Coherent magnetic fields are observed in stars, galaxies and galaxy clusters and influence important physical processes in these astrophysical systems. The origin of cosmic magnetic fields is thought to be the result of turbulent dynamos which convert kinetic energy of the fluid to magnetic energy.

There are two kinds of turbulent dynamos.

• Mean field (or large scale) dynamo : amplifies fields correlated on scales larger than the fluid stirring scale or the energy carrying scale
• Fluctuation (or small scale) dynamo : amplifies fields correlated on scales smaller than the fluid stirring scale.

Mean field dynamos are required to explain the large scale component of magnetic fields in systems like stars, spiral galaxies and accretion discs. In particular, fluctuation dynamos are generic, and operate with minimal requirements of the underlying fluid flow.

My thesis work, under the supervision of Prof Kandaswamy Subramanian, is titled Magnetic fields in the universe: Understanding their origin and evolution. In my thesis work, I investigated the turbulent dynamo theory and its applications both analytically and numerically.

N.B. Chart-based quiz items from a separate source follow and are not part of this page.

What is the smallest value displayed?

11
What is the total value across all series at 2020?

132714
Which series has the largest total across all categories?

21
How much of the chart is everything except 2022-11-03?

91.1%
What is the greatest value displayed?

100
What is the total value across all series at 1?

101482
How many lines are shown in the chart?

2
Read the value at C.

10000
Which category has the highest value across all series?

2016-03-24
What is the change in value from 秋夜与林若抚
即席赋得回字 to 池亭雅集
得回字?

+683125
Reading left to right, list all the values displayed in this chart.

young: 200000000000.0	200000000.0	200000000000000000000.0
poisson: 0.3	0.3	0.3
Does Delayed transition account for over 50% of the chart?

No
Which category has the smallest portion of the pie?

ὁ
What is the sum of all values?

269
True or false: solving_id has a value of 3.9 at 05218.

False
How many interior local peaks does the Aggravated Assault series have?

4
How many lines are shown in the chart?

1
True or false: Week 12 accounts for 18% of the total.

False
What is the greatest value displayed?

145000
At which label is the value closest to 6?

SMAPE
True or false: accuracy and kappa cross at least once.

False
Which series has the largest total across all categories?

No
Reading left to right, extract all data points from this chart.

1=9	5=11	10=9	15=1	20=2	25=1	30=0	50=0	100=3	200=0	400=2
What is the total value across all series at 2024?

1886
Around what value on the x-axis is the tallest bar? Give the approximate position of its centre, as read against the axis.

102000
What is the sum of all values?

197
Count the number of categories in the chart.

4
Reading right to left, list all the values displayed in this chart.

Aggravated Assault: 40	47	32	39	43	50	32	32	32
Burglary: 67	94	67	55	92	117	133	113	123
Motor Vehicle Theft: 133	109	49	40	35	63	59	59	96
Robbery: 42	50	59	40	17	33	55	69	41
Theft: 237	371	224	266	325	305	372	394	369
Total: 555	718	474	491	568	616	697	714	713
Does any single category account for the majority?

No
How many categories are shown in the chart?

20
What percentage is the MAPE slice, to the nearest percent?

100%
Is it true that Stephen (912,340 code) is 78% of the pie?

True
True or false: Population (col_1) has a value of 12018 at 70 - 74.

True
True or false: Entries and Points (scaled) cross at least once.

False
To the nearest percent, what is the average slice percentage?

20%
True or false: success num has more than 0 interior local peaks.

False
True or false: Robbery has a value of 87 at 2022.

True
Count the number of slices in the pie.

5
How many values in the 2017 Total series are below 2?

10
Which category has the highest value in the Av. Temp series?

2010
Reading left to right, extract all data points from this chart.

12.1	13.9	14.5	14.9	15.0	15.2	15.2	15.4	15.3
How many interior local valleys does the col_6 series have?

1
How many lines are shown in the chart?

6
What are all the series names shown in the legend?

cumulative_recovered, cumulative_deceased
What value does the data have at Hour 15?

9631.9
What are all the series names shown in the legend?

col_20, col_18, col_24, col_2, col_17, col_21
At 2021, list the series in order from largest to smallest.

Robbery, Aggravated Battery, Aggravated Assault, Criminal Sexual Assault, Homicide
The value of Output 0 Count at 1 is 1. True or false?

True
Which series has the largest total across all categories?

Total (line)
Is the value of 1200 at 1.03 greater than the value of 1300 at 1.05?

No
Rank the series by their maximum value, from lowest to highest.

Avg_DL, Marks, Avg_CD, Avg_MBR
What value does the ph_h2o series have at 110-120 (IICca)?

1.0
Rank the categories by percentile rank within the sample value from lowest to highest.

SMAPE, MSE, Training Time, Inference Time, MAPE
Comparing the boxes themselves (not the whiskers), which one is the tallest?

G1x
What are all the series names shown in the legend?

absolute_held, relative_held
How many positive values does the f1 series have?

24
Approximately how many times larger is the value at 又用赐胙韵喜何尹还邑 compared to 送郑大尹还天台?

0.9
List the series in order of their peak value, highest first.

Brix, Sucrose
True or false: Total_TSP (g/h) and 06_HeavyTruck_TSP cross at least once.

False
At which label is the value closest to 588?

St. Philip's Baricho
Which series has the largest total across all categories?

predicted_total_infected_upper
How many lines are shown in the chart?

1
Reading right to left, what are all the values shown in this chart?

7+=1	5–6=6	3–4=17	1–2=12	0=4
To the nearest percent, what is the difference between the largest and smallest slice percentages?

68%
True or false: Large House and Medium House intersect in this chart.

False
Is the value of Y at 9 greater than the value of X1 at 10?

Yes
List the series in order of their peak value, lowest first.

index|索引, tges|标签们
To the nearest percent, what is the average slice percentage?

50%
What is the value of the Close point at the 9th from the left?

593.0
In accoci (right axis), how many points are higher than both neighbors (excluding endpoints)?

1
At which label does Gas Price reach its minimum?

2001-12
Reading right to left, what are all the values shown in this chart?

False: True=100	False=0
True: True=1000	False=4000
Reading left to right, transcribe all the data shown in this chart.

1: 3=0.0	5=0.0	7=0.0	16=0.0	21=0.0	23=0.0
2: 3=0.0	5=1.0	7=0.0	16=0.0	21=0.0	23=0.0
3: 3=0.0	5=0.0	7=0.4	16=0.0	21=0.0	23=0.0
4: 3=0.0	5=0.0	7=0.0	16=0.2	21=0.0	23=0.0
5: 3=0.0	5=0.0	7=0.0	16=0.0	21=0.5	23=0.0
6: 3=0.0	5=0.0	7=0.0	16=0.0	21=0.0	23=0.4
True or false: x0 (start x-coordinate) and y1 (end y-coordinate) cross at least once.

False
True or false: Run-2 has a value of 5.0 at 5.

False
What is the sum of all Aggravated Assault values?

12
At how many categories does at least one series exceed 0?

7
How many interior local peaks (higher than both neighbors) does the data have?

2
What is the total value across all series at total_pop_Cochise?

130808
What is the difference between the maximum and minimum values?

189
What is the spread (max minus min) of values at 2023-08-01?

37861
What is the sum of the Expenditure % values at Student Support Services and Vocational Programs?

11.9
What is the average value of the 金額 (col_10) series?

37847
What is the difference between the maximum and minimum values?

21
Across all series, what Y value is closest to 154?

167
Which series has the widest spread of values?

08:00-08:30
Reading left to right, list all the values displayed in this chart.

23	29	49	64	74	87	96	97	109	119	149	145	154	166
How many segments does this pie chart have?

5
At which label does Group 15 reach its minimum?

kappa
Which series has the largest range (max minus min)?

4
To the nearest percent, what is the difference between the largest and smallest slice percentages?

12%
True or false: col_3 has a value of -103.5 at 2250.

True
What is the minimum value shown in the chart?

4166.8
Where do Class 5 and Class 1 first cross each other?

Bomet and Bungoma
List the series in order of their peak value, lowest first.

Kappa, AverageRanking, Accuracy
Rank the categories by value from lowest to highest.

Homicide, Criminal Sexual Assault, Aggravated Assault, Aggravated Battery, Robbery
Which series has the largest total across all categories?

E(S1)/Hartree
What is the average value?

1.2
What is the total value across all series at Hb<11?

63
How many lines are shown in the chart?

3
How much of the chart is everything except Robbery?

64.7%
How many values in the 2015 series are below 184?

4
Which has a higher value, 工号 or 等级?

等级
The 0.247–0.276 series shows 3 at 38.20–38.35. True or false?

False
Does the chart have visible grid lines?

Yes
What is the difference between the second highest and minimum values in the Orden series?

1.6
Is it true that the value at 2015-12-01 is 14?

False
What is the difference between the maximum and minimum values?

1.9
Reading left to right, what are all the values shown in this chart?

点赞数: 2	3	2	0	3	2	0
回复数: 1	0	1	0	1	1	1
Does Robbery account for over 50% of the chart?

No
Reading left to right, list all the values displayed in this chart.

Key results from my thesis:

• Extending Kazantsev's theory for small-scale dynamo (SSD) to include finite time correlation effect. We solved this extended equation to find a reduced growth rate for the SSD but one which intriguingly preserves the magnetic power spectrum of the Kazantsev form.
• Using high resolution simulations, it was shown that SSD grown fields can help understand Faraday Rotation measures in galaxy clusters. This is because as the SSD saturates, the magnetic integral scale grows from resistive scale to 1/4-1/3 of the velocity out eddy scale.
• 1024^3 simulations of helical dynamos at Pm=0.1 and Pm=10 show that a unified dynamo operates in kinematic regime. This dynamo saturates at small scales and then at progressively at larger scales. As the small scale fields become increasingly coherent on saturation, this averts the magnetic Reynolds number dependent quenching of the large-scale field.

512^3, Pm=1 small-scale dynamo

Beyond PhD:
More recently, further investigation of helical dynamo simulations (with and without shear) has yielded a novel result. We have identified a novel intermediate second stage of exponentially growing large-scale field, different from that of the kinematic unified dynamo, due to a quasi-kinematic LSD. The term 'quasi-kinematic' is to signify that this LSD action arises as the SSD saturates (indicating that the system has become nonlinear) while the large-scale fields are possibly unaffected by the Lorentz force. This arises in a previously unidentified parameter regime, but one that is in fact expected to be generic in astrophysical systems. This important result, that a quasi-kinematic LSD can operate in large magnetic Reynolds number systems, alleviates the concern that large-scale fields are overwhelmed by rapidly growing small-scale fields in such systems.
We have just submitted it for publication.